[Thoughts triggered by the title of a book by Pope John Paul II]
The old saying that you don’t know where you’re going if you don’t know where you came from is true enough. We need the trajectory of our lives to be traced out to see where we’re aimed. Kant insisted that the fundamental questions of life were “Who are you?” “Where did you come from?” and “Where are you going?” These answers do not have to have “cosmic” implications to be important.
Without the kind of memory that tells us where we are from we don’t know, really, who we are—right here, right now. A powerful clue into the answer of the question “Who are you?” is the answer to the question “What do you remember?” Tell me your answer to the latter, and I’ll tell you your answer to the former.
Memories are powerful and slippery things: mysterious in their nature because so often the memories are shadows (sometimes distortions) of actual events. But because the memories are real for us, they are more important than the actual events themselves.
It is said that 2/3 of our mental activity is unconscious. Of that activity, most is made up of memories—typically of persons and times when (as we believe) we have either loved or refused to love; when we were either loved or not loved. I know one person especially who believes that the most devastating part of his relationship with his (now deceased) Father is that he has no memory of ever being told “I love you” by him…
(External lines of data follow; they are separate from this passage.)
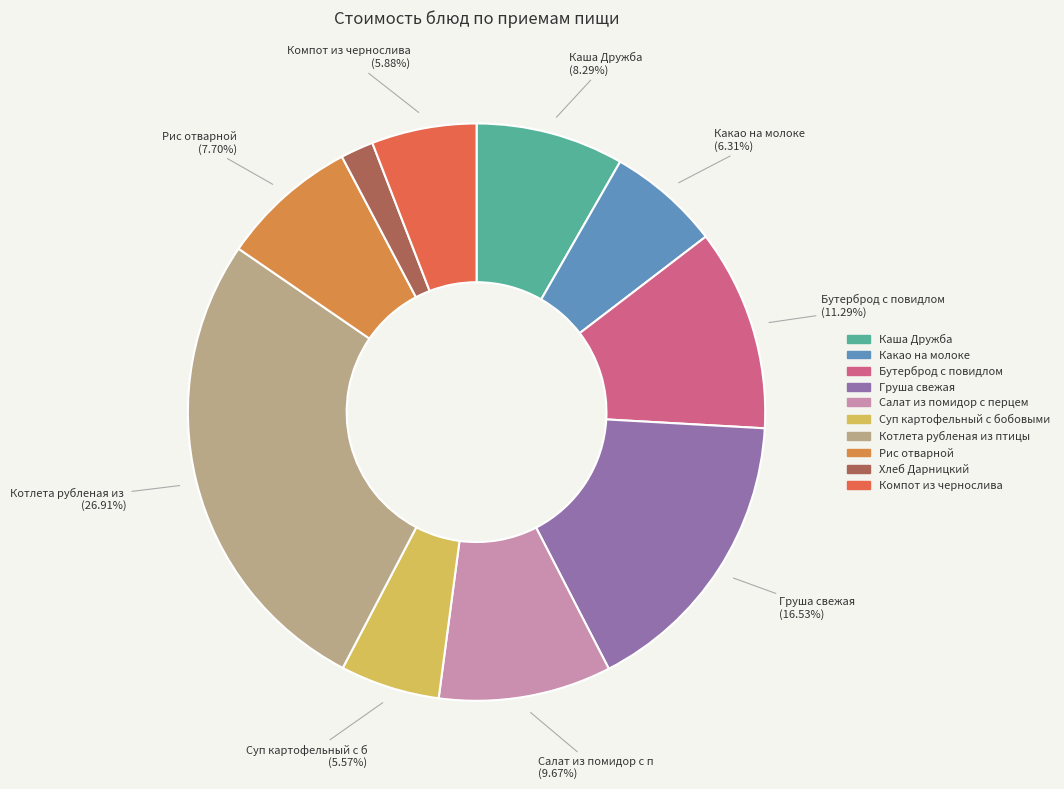

Which category has the smallest portion of the pie?

Хлеб Дарницкий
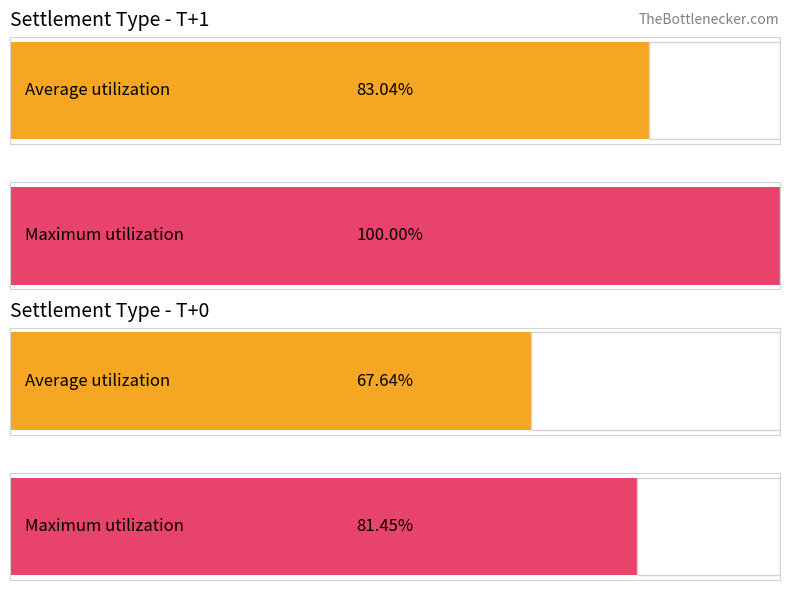

Between T+0 and T+0, which is larger?

T+0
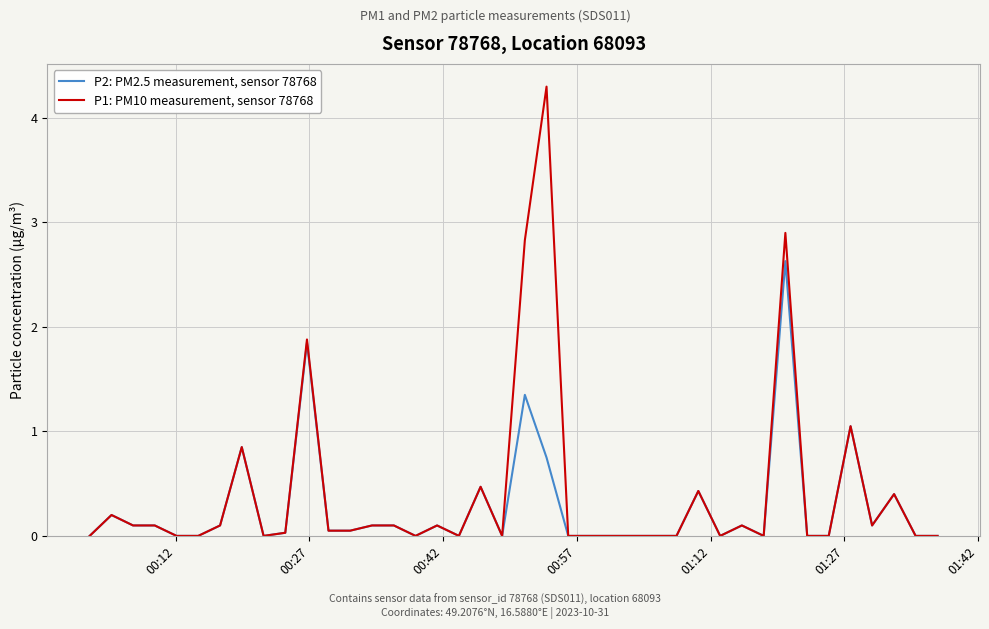

Which series has the largest range (max minus min)?

P1: PM10 measurement, sensor 78768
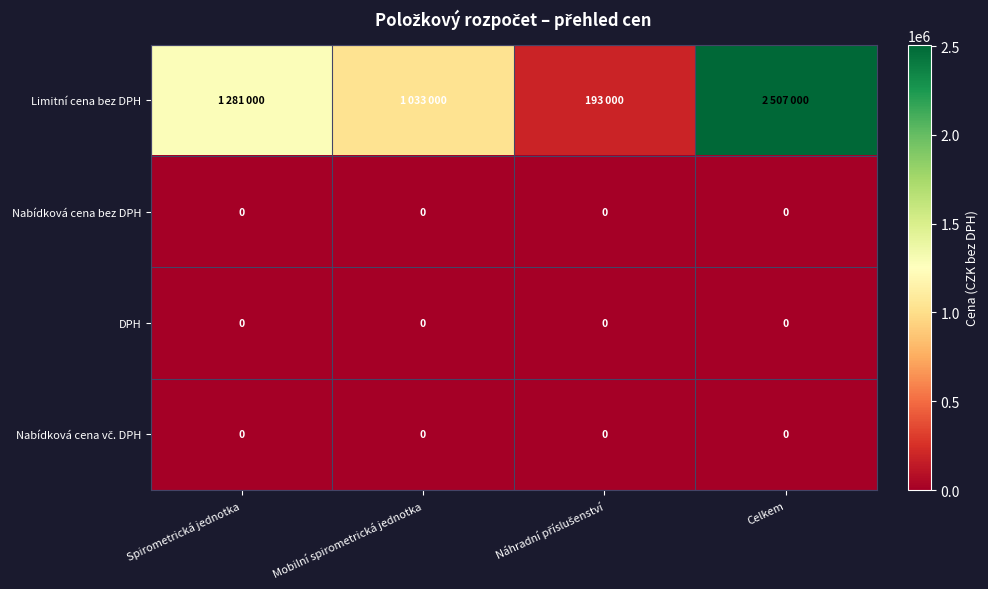

How many distinct data groups are displayed?

4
While in the seminary, at the request of my sister, I wrote a series of essays for her daughter (my niece), describing the “old neighborhood” and its personalities—the experiences we had as kids growing up in an inner city area of Chicago. My sister wanted her to know, and she reckoned I’d have memories she didn’t share. My Mom, before she died, wrote a similar set of essays describing her own upbringing in the Depression. As kids we could never have guessed the experiences she had. I wish (like the person in the paragraph above) that I had a similar set of memoirs from my Dad. I do recall one night in an uncle’s house when Dad and the family had had a few drinks and started telling the stories of the “old neighborhood” (we grew up in the same house my Dad and uncles/aunts did)—and how I wish I’d had a tape recorder for that session!
This is true for nations; it is true for the Church. It is a great loss that heritage (read: traditions; read: lived memories) is waning. After all, the essence of Eucharist is that it is a memorial (a remembrance) of the Lord’s redemptive gift of self to us. It’s why we proclaim the “Memorial Acclamation”—the Mystery of Faith.
So much more can be said on this topic; I must stop. I can only conclude with the words of the great philosophers Crosby, Stills, Nash & Young: teach your children. Help them (and yourselves) to remember. Know where you came from, so you can know who you are and where you are going. And I hope you will soon sing in church Marty Haugen's contemporary hymn, We Remember.